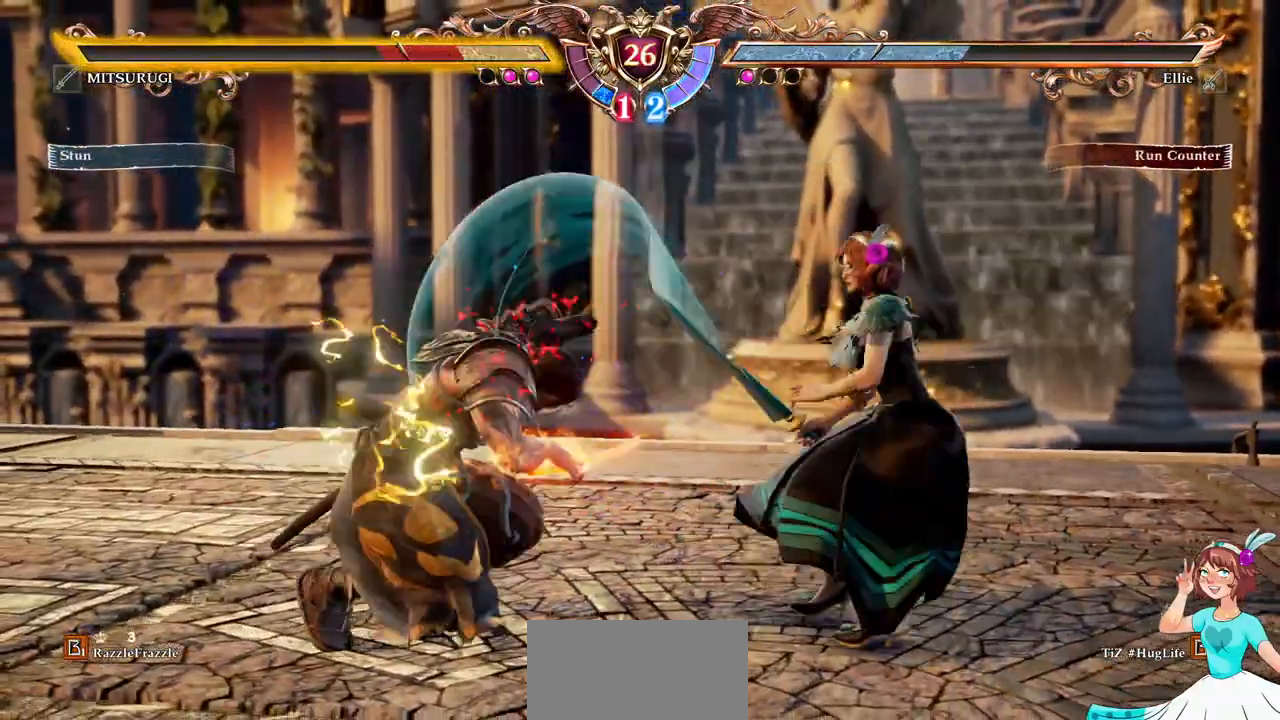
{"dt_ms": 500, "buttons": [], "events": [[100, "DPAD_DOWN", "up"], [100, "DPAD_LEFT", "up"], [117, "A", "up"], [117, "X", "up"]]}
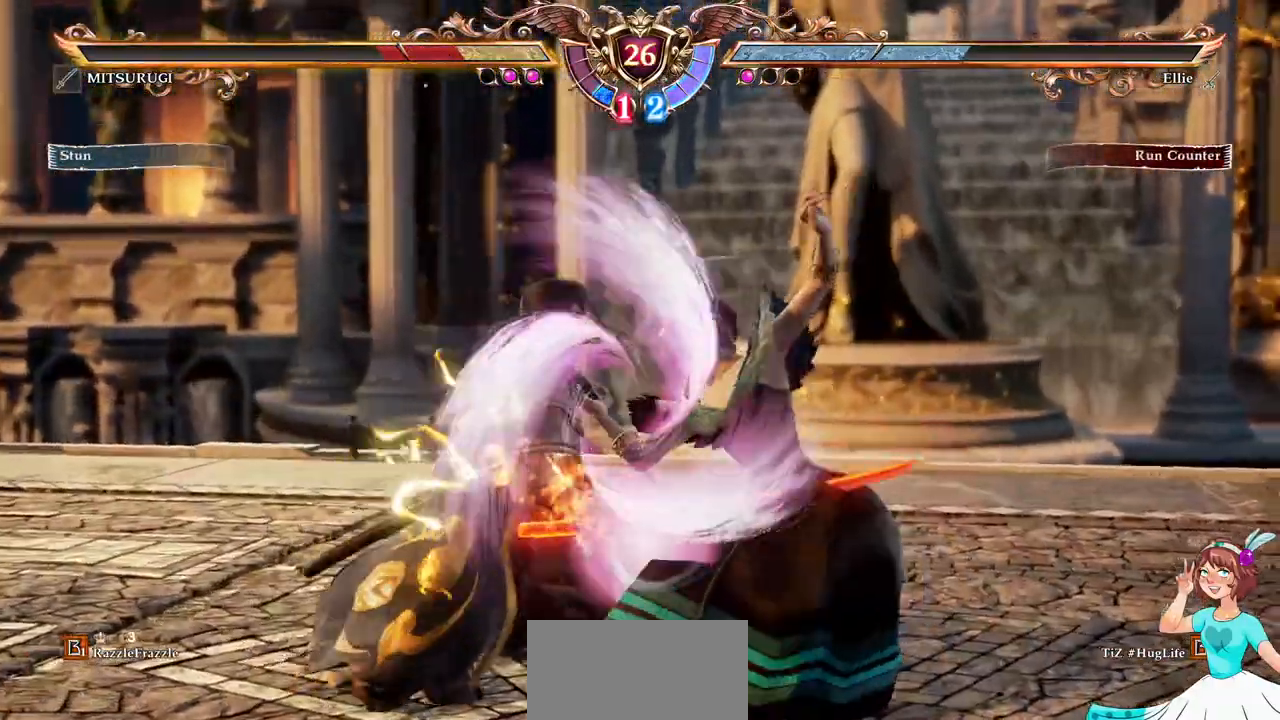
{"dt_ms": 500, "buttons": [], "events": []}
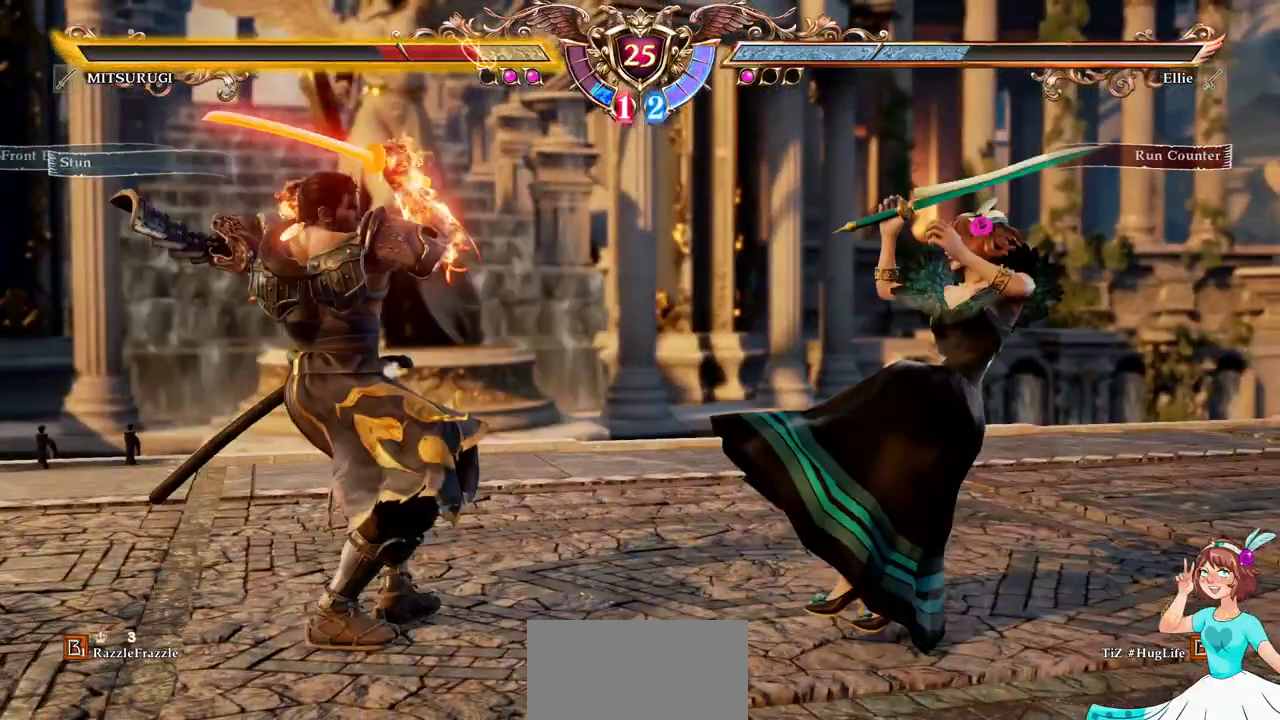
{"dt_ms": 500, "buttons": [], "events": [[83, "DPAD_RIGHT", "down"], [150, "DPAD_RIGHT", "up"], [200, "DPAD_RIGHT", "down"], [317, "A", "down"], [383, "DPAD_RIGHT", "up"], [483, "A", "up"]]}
-*-*-
■ Task prompt:
Your copy must repeat the data word for word and show none of its images.

■ Solution for this exercise:
{"dt_ms": 500, "buttons": [], "events": [[100, "DPAD_DOWN", "up"], [100, "DPAD_LEFT", "up"], [117, "A", "up"], [117, "X", "up"]]}
{"dt_ms": 500, "buttons": [], "events": []}
{"dt_ms": 500, "buttons": [], "events": [[83, "DPAD_RIGHT", "down"], [150, "DPAD_RIGHT", "up"], [200, "DPAD_RIGHT", "down"], [317, "A", "down"], [383, "DPAD_RIGHT", "up"], [483, "A", "up"]]}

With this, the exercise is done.